Print each record below word for word.

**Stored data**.
________________________
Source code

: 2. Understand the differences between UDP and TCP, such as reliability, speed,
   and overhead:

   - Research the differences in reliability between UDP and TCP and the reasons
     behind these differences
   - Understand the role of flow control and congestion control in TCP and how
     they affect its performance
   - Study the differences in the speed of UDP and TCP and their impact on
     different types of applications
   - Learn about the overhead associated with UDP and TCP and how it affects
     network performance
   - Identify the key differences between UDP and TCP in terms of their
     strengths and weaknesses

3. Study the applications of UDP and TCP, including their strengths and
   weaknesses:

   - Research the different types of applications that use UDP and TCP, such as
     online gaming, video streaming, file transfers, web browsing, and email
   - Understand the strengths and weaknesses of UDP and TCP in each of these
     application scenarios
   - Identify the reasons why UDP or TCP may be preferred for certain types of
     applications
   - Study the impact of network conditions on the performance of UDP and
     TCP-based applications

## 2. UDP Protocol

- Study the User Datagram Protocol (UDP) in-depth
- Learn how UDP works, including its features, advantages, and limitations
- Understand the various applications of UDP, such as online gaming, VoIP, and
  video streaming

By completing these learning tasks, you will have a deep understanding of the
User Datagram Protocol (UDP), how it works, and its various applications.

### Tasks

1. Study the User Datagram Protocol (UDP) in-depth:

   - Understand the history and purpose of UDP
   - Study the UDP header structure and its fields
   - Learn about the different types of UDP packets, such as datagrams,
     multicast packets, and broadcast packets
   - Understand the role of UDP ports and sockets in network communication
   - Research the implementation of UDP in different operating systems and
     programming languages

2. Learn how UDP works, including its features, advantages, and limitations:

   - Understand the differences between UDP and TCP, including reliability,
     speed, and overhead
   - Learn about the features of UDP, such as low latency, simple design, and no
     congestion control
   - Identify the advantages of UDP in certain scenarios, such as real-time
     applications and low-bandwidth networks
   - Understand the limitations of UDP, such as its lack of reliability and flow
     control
________________________
**WORKED SOLUTION**.
Source code

: 2. Understand the differences between UDP and TCP, such as reliability, speed,
   and overhead:

   - Research the differences in reliability between UDP and TCP and the reasons
     behind these differences
   - Understand the role of flow control and congestion control in TCP and how
     they affect its performance
   - Study the differences in the speed of UDP and TCP and their impact on
     different types of applications
   - Learn about the overhead associated with UDP and TCP and how it affects
     network performance
   - Identify the key differences between UDP and TCP in terms of their
     strengths and weaknesses

3. Study the applications of UDP and TCP, including their strengths and
   weaknesses:

   - Research the different types of applications that use UDP and TCP, such as
     online gaming, video streaming, file transfers, web browsing, and email
   - Understand the strengths and weaknesses of UDP and TCP in each of these
     application scenarios
   - Identify the reasons why UDP or TCP may be preferred for certain types of
     applications
   - Study the impact of network conditions on the performance of UDP and
     TCP-based applications

## 2. UDP Protocol

- Study the User Datagram Protocol (UDP) in-depth
- Learn how UDP works, including its features, advantages, and limitations
- Understand the various applications of UDP, such as online gaming, VoIP, and
  video streaming

By completing these learning tasks, you will have a deep understanding of the
User Datagram Protocol (UDP), how it works, and its various applications.

### Tasks

1. Study the User Datagram Protocol (UDP) in-depth:

   - Understand the history and purpose of UDP
   - Study the UDP header structure and its fields
   - Learn about the different types of UDP packets, such as datagrams,
     multicast packets, and broadcast packets
   - Understand the role of UDP ports and sockets in network communication
   - Research the implementation of UDP in different operating systems and
     programming languages

2. Learn how UDP works, including its features, advantages, and limitations:

   - Understand the differences between UDP and TCP, including reliability,
     speed, and overhead
   - Learn about the features of UDP, such as low latency, simple design, and no
     congestion control
   - Identify the advantages of UDP in certain scenarios, such as real-time
     applications and low-bandwidth networks
   - Understand the limitations of UDP, such as its lack of reliability and flow
     control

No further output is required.